Equation of cone

Question

The plane $lx+my+nz=0$ moves in such a way that its intersection with the planes $$ax+by+cz+d=0$$ $$a'x+b'y+c'z+d'=0$$ are perpendicular. Show that the normal to the plane through the origin describes in general a cone of second degree and find its equation?

Answer 1

The fact that the plane $\pi_0 \;:\, lx+my+nz=0$ "moves" means of course that the parameters $l,m,n$ vary.

The intersection between two planes is a line normal to both the normals to the planes.

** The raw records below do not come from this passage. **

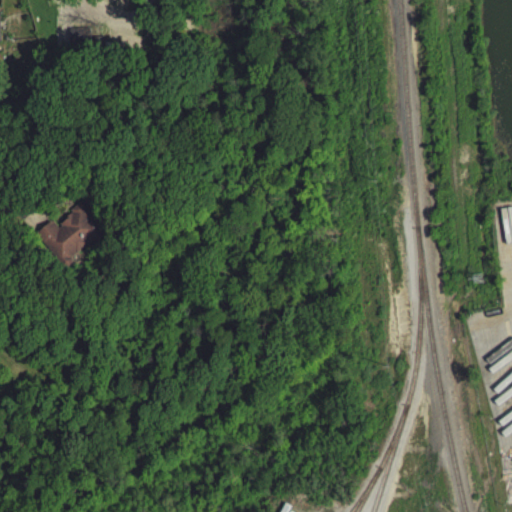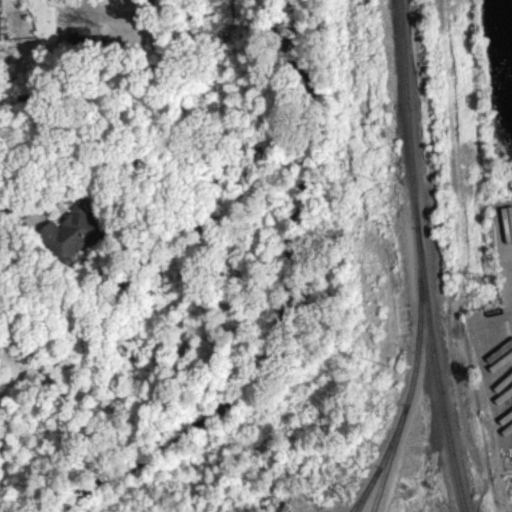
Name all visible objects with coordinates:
road: (23, 222)
road: (510, 235)
building: (71, 237)
building: (69, 239)
railway: (422, 257)
power tower: (477, 276)
railway: (410, 378)
railway: (377, 471)
railway: (364, 490)
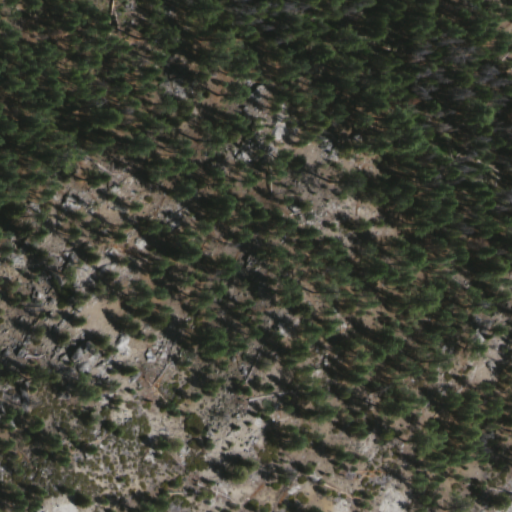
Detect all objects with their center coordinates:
road: (437, 31)
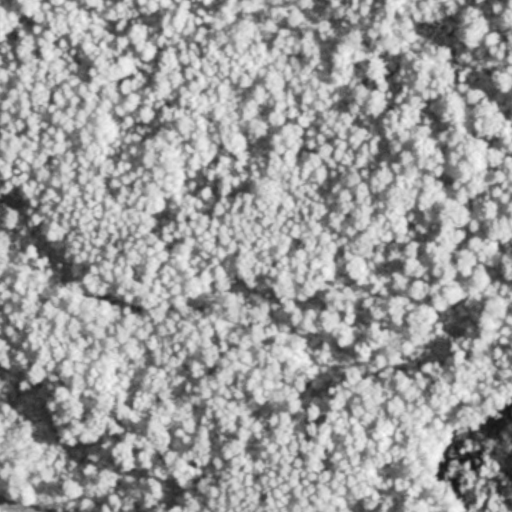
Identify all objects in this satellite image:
park: (255, 255)
road: (14, 508)
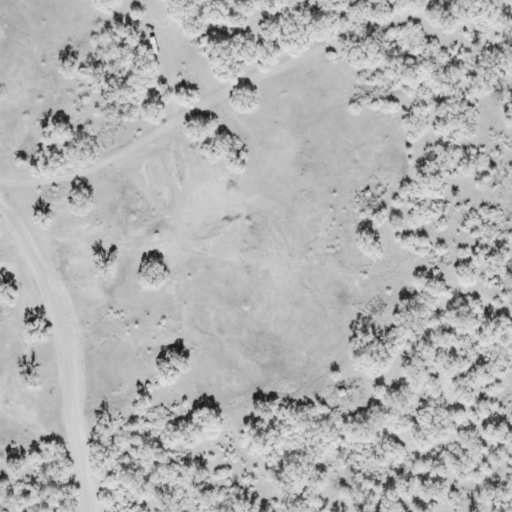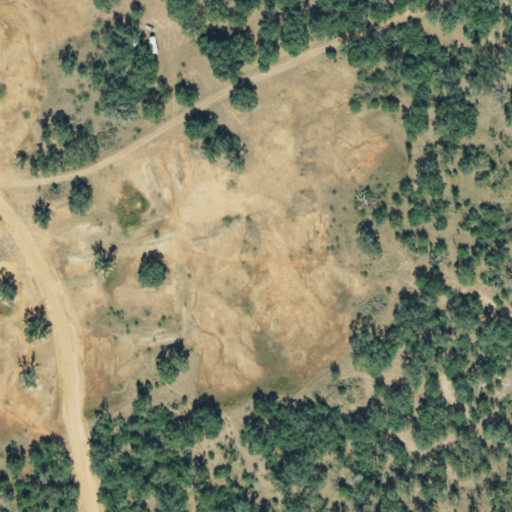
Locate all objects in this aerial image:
road: (68, 353)
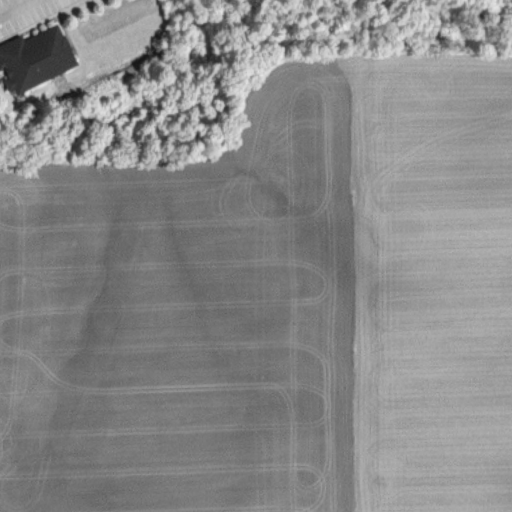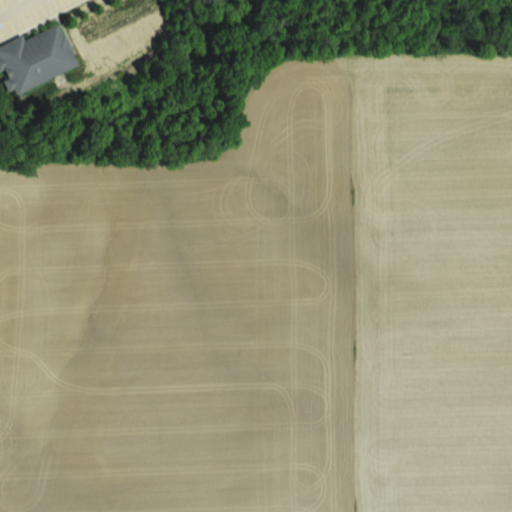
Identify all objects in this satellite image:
road: (9, 4)
building: (34, 57)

Hence $$ \eqalign{ & {\bf t}_{\,1} = \left( {l,m,n} \right) \times \left( {a,b,c} \right) = \left( {cm - bn, - cl + an,bl - am} \right) \cr & {\bf t}_{\,2} = \left( {l,m,n} \right) \times \left( {a',b',c'} \right) = \left( {c'm - b'n, - c'l + a'n,b'l - a'm} \right) \cr} $$ and we shall impose that the two lines remain normal to each other, i.e. $$ {\bf t}_{\,1} \cdot {\bf t}_{\,2} = 0 = \left( {cm - bn} \right)\left( {c'm - b'n} \right) + \left( { - cl + an} \right)\left( { - c'l + a'n} \right) + \left( {bl - am} \right)\left( {b'l - a'm} \right) $$

Expand that to get a quadratic equation in $l,m,n$. I think you can proceed by yourself now.